Late radiation cystitis is a relatively uncommon treatment complication and there are obvious difficulties in identifying sufficient patients to participate in a RCT. The number of published reports is a reflection of the degree of medical interest that exists in providing therapeutic solutions for late radiation cystitis. However, in spite of the two studies of level IIA evidence and the solitary RCT it is difficult to draw any firm conclusions.
Chronic radiation cystitis occurs a minimum of three months after completion of pelvic radiotherapy and represents a range of clinical symptoms for which there is as yet no recommended standard management.
The aim of this review was to identify the various non-surgical treatment options for the management of late chronic radiation cystitis and evaluate the evidence.

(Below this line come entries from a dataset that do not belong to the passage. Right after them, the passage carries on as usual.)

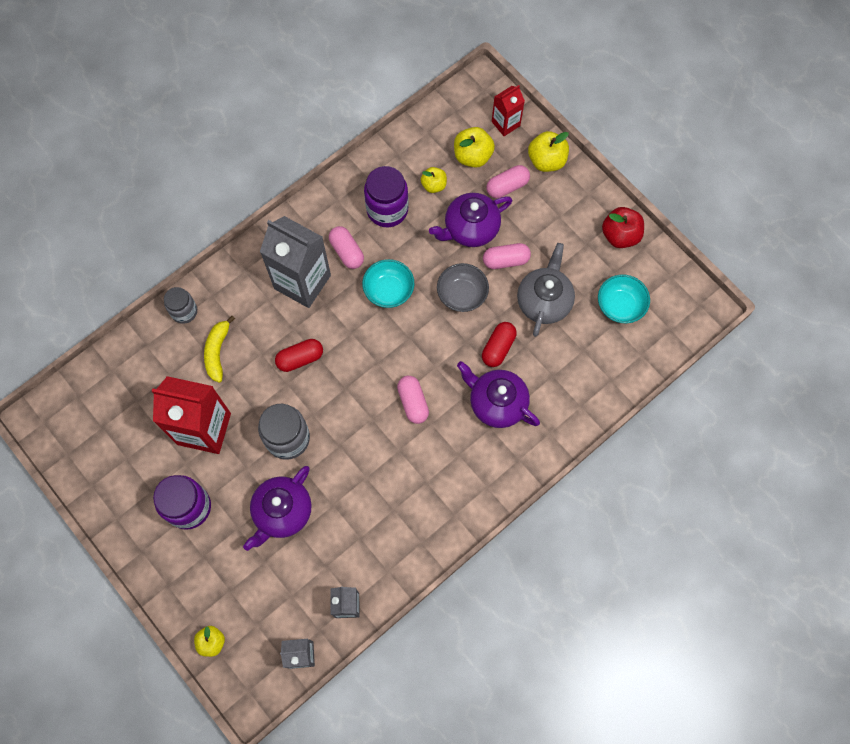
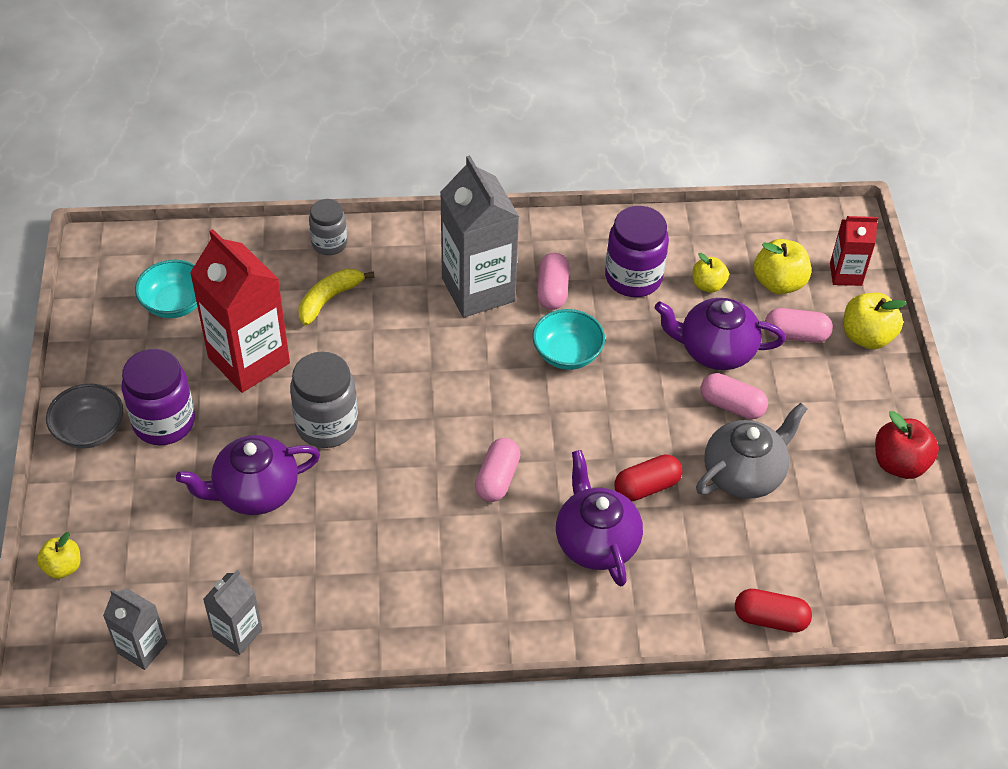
camera: 35 degrees right, 20 degrees down
(300, 358) = (410, 359): red capsule -> red capsule (770, 619)
(462, 294) = (649, 408): grey bowl -> grey bowl (90, 430)
(620, 305) = (839, 536): turquoise bowl -> turquoise bowl (174, 303)

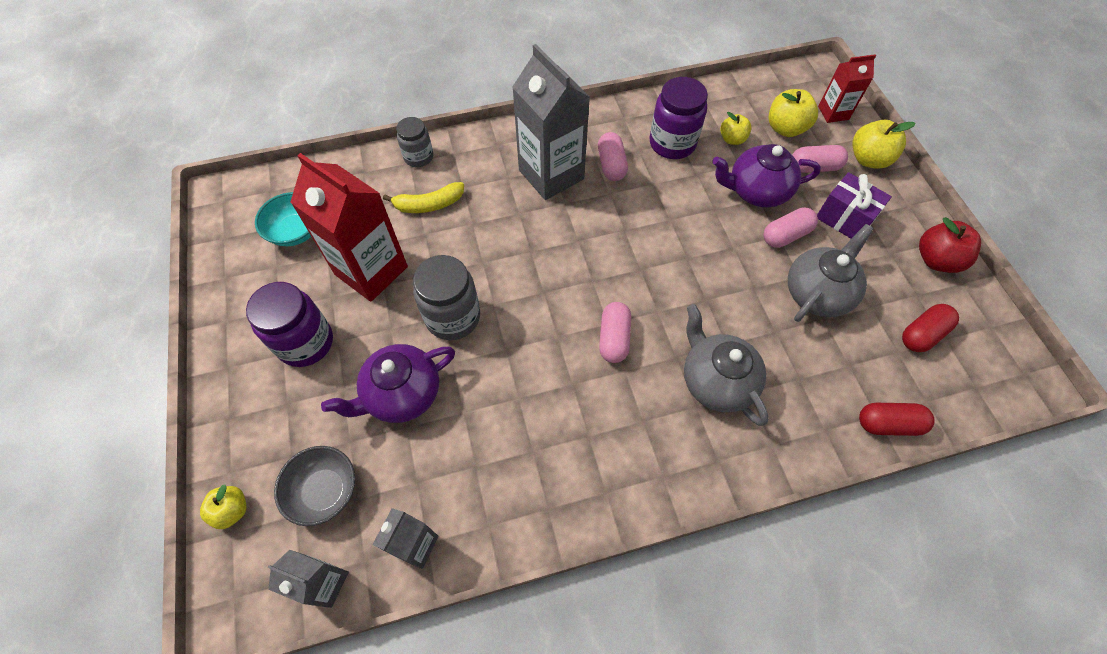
camera: 10 degrees left, 10 degrees up
(90, 430) = (238, 364): grey bowl -> grey bowl (325, 491)
(329, 299) = (429, 204): yellow banana -> yellow banana turned 135 degrees counterclockwise
(567, 354) = (639, 216): turquoise bowl -> none
(596, 542) = (716, 381): purple teapot -> grey teapot
(646, 486) = (742, 320): red capsule -> red capsule (922, 334)
(731, 405) = (786, 235): pink capsule -> pink capsule turned 45 degrees counterclockwise
(809, 399) = (844, 218): none -> purple gift

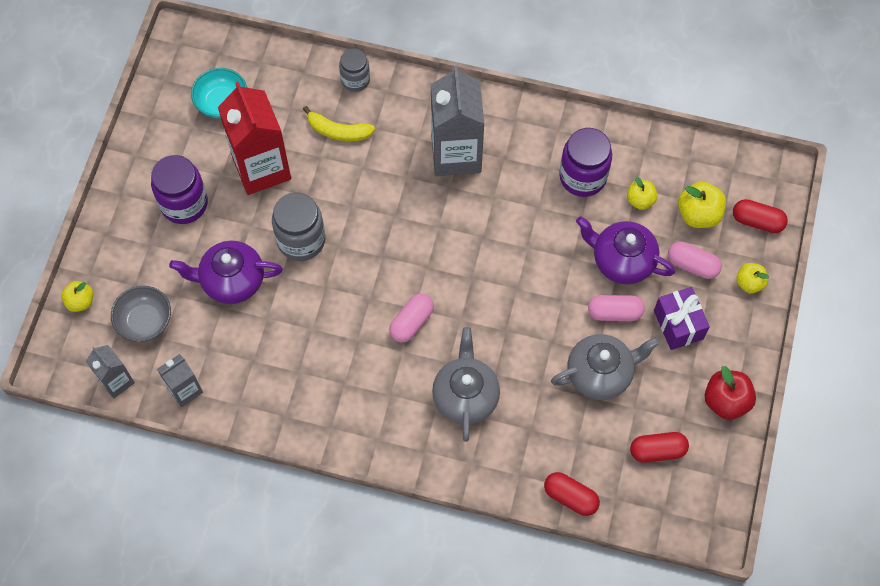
camera: 30 degrees right, 5 degrees up
(611, 165) = (514, 171): pink capsule -> none
(833, 113) = (757, 221): red carton -> red capsule
(868, 159) = (749, 283): yellow apple -> yellow apple, size x0.64

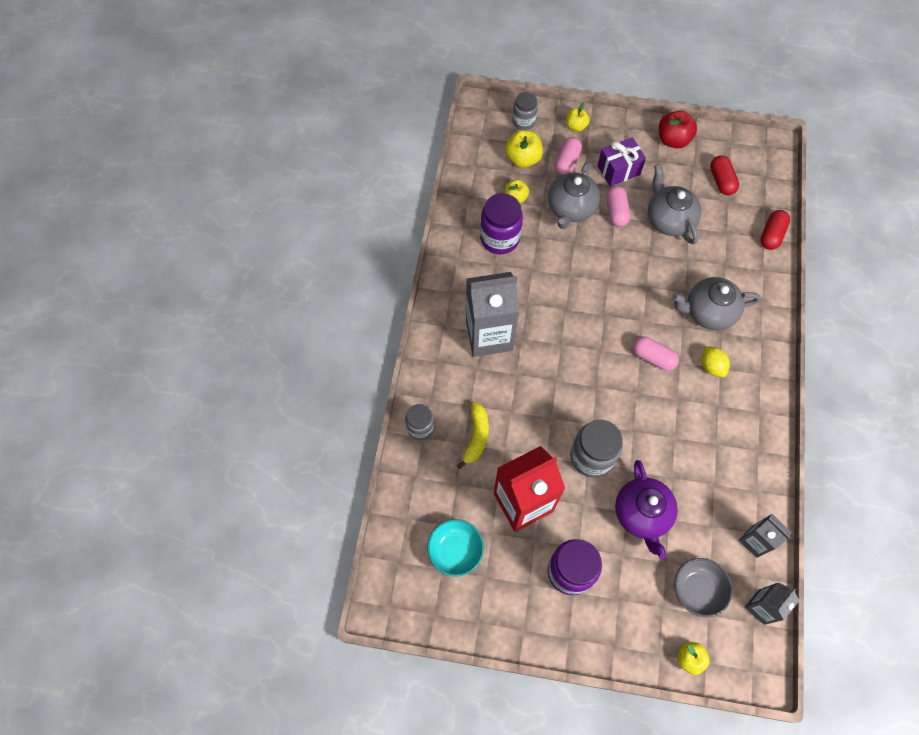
camera: 95 degrees left, 0 degrees up
(394, 385) = (711, 366): none -> yellow lemon
(622, 260) = (571, 208): purple teapot -> grey teapot
(757, 221) = (523, 121): red capsule -> grey jar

Synonyms for radiation therapy and for the spectrum of radiation toxicity to the bladder in both text and MeSH terms were combined and applied to a range of databases - Cochrane Central Register of Controlled Trials (CENTRAL), Register 2001; MEDLINE 1966 to 2001; EMBASE 1980 to 2001; CANCERCD 1980 to 2001; Science Citation Index 1991 to 2001; CINAHL 1982 to 2001,and sources of grey literature. We also hand searched textbooks and contacted experts in the field. In the current update the search was updated to April 2007.
Randomised controlled trials (RCTs), studies of interventions for the non-surgical management of all grades of late radiation cystitis.
Out of 85 relevant studies, there was one RCT that met the inclusion criteria and a prospective series (phase II study), both of these used the same intervention. In addition, there were three prospective case series and two non-RCTs which assessed different interventions and were not comparable.
Sixty-five reports met the stated inclusion criteria. The majority were predominantly retrospective case series with the exception of one RCT which used an agent called WF 10 (Veerasaran 2004), there were also two unrandomised and unblinded studies with a control group for comparison of effect, (Micic 1988), (intravesical placental extract) and (Milani 1988), (flavoxate). There is also a phase II series using WF 10 therapy.